Bloomberg non ha nominato i chip esatti. Il principale progettista cinese di acceleratori di intelligenza artificiale è Huawei, che compete con aziende locali come Cambricon e Alibaba per colmare il divario con Nvidia.
Perché è importante
I controlli all'esportazione degli Stati Uniti hanno bloccato i laboratori cinesi dall'acquistare i chip più potenti di Nvidia. La domanda aperta era se i componenti nazionali potessero sostenere il carico per addestrare modelli all'avanguardia, non solo per eseguirli.
Un cluster da 1GW costruito interamente su silicio domestico è una risposta concreta a quella domanda. Suggerisce che i laboratori cinesi possono continuare a scalare anche mentre sono tagliati fuori dai chip che il resto dell'industria considera come standard.
Il tempismo affila il punto. L'espansione arriva giorni dopo che il Kimi K3 di Moonshot, con sede a Pechino, ha eguagliato i migliori modelli statunitensi, per poi esaurire le risorse di calcolo e sospendere le nuove iscrizioni. Z.AI sta correndo contro gli stessi rivali e sta scommettendo di possedere l'hardware.
L'espansione più grande
Z.AI non sta facendo tutto questo da sola. La Cina si sta preparando a spendere circa 2 trilioni di yuan, circa 295 miliardi di dollari, in cinque anni per centri dati in tutto il paese. I giganti del cloud Alibaba e China Telecom rimangono i maggiori costruttori finora.
L'azienda ha anche i fondi per competere. Fresca da una quotazione a Hong Kong e da una vendita di azioni successiva, Z.AI è sulla buona strada per raggiungere 1 miliardo di dollari di entrate ricorrenti annuali, il che la renderebbe la prima azienda di intelligenza artificiale cinese a raggiungere tale traguardo. Le sue azioni sono aumentate di quasi il 20% nel giorno.

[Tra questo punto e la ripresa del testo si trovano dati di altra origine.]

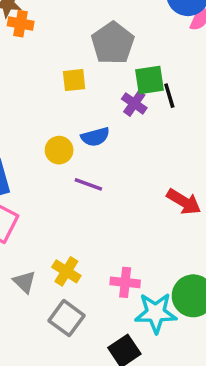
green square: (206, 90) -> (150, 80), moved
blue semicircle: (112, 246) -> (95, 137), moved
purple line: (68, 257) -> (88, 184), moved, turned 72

Si sta posizionando come fornitore di intelligenza artificiale per le imprese, un ruolo che invita a un confronto con Anthropic.
Il rovescio della medaglia
Alcuni avvertimenti sono degni di nota. I dettagli sui chip provengono da una fonte anonima e Z.AI non li ha confermati. Costruire il cluster non è la stessa cosa che dimostrare di poter addestrare un modello all'avanguardia con la stessa efficienza di uno di Nvidia.
I chip domestici possono ancora essere in ritardo in termini di prestazioni grezze e assemblare migliaia di essi in un sistema stabile è difficile. La vera prova è il prossimo modello GLM e come si confronta con ciò che i laboratori statunitensi forniscono.
Tuttavia, la direzione è chiara. Lo sforzo per costruire un'alternativa cinese a Nvidia è passato da slideware a un centro dati funzionante su scala gigawatt. Questo da solo cambia il dibattito su quanto possano tenere i controlli all'esportazione.